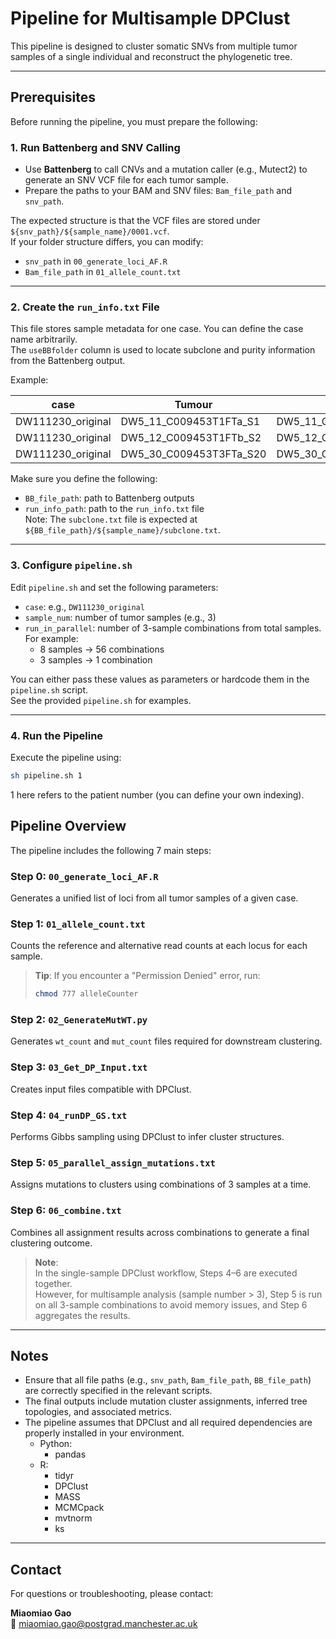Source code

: 
<!-- 
README for running multisample DPClust pipeline  
Created by: Miaomiao Gao  
Contact: miaomiao.gao@postgrad.manchester.ac.uk  
-->

# Pipeline for Multisample DPClust

This pipeline is designed to cluster somatic SNVs from multiple tumor samples of a single individual and reconstruct the phylogenetic tree.

---

## Prerequisites

Before running the pipeline, you must prepare the following:

### 1. Run Battenberg and SNV Calling

- Use **Battenberg** to call CNVs and a mutation caller (e.g., Mutect2) to generate an SNV VCF file for each tumor sample.
- Prepare the paths to your BAM and SNV files: `Bam_file_path` and `snv_path`.

The expected structure is that the VCF files are stored under `${snv_path}/${sample_name}/0001.vcf`.  
If your folder structure differs, you can modify:
- `snv_path` in `00_generate_loci_AF.R`
- `Bam_file_path` in `01_allele_count.txt`

---

### 2. Create the `run_info.txt` File

This file stores sample metadata for one case. You can define the case name arbitrarily.  
The `useBBfolder` column is used to locate subclone and purity information from the Battenberg output.

Example:

| case              | Tumour                      | useBBfolder                      | Gender | Normal                    |
|-------------------|-----------------------------|----------------------------------|--------|----------------------------|
| DW111230_original | DW5_11_C009453T1FTa_S1      | DW5_11_C009453T1FTa_S1           | Male   | DW5_35_C009453T2Wa_S25     |
| DW111230_original | DW5_12_C009453T1FTb_S2      | DW5_12_C009453T1FTb_S2           | Male   | DW5_35_C009453T2Wa_S25     |
| DW111230_original | DW5_30_C009453T3FTa_S20     | DW5_30_C009453T3FTa_S20_reft_WGD | Male   | DW5_35_C009453T2Wa_S25     |

Make sure you define the following:
- `BB_file_path`: path to Battenberg outputs
- `run_info_path`: path to the `run_info.txt` file  
Note: The `subclone.txt` file is expected at `${BB_file_path}/${sample_name}/subclone.txt`.

---

### 3. Configure `pipeline.sh`

Edit `pipeline.sh` and set the following parameters:
- `case`: e.g., `DW111230_original`
- `sample_num`: number of tumor samples (e.g., 3)
- `run_in_parallel`: number of 3-sample combinations from total samples.  
  For example:
  - 8 samples → 56 combinations
  - 3 samples → 1 combination

You can either pass these values as parameters or hardcode them in the `pipeline.sh` script.  
See the provided `pipeline.sh` for examples.

---

### 4. Run the Pipeline

Execute the pipeline using:

```bash
sh pipeline.sh 1
```
1 here refers to the patient number (you can define your own indexing).



## Pipeline Overview

The pipeline includes the following 7 main steps:

### Step 0: `00_generate_loci_AF.R`
Generates a unified list of loci from all tumor samples of a given case.

### Step 1: `01_allele_count.txt`
Counts the reference and alternative read counts at each locus for each sample.

> **Tip**: If you encounter a "Permission Denied" error, run:
> ```bash
> chmod 777 alleleCounter
> ```

### Step 2: `02_GenerateMutWT.py`
Generates `wt_count` and `mut_count` files required for downstream clustering.

### Step 3: `03_Get_DP_Input.txt`
Creates input files compatible with DPClust.

### Step 4: `04_runDP_GS.txt`
Performs Gibbs sampling using DPClust to infer cluster structures.

### Step 5: `05_parallel_assign_mutations.txt`
Assigns mutations to clusters using combinations of 3 samples at a time.

### Step 6: `06_combine.txt`
Combines all assignment results across combinations to generate a final clustering outcome.

> **Note**:  
> In the single-sample DPClust workflow, Steps 4–6 are executed together.  
> However, for multisample analysis (sample number > 3), Step 5 is run on all 3-sample combinations to avoid memory issues, and Step 6 aggregates the results.

---

## Notes

- Ensure that all file paths (e.g., `snv_path`, `Bam_file_path`, `BB_file_path`) are correctly specified in the relevant scripts.
- The final outputs include mutation cluster assignments, inferred tree topologies, and associated metrics.
- The pipeline assumes that DPClust and all required dependencies are properly installed in your environment.
  - Python:
    - pandas
  - R:
    - tidyr
    - DPClust
    - MASS
    - MCMCpack
    - mvtnorm
    - ks
---

## Contact

For questions or troubleshooting, please contact:

**Miaomiao Gao**  
📧 miaomiao.gao@postgrad.manchester.ac.uk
+++
THE TASK —
Send back exactly the lines of the listing above starting at the one with "README for running" and ending at the one with "- Use **Battenberg**", inclusive, and no others.

OUTPUT —
README for running multisample DPClust pipeline  
Created by: Miaomiao Gao  
Contact: miaomiao.gao@postgrad.manchester.ac.uk  
-->

# Pipeline for Multisample DPClust

This pipeline is designed to cluster somatic SNVs from multiple tumor samples of a single individual and reconstruct the phylogenetic tree.

---

## Prerequisites

Before running the pipeline, you must prepare the following:

### 1. Run Battenberg and SNV Calling

- Use **Battenberg** to call CNVs and a mutation caller (e.g., Mutect2) to generate an SNV VCF file for each tumor sample.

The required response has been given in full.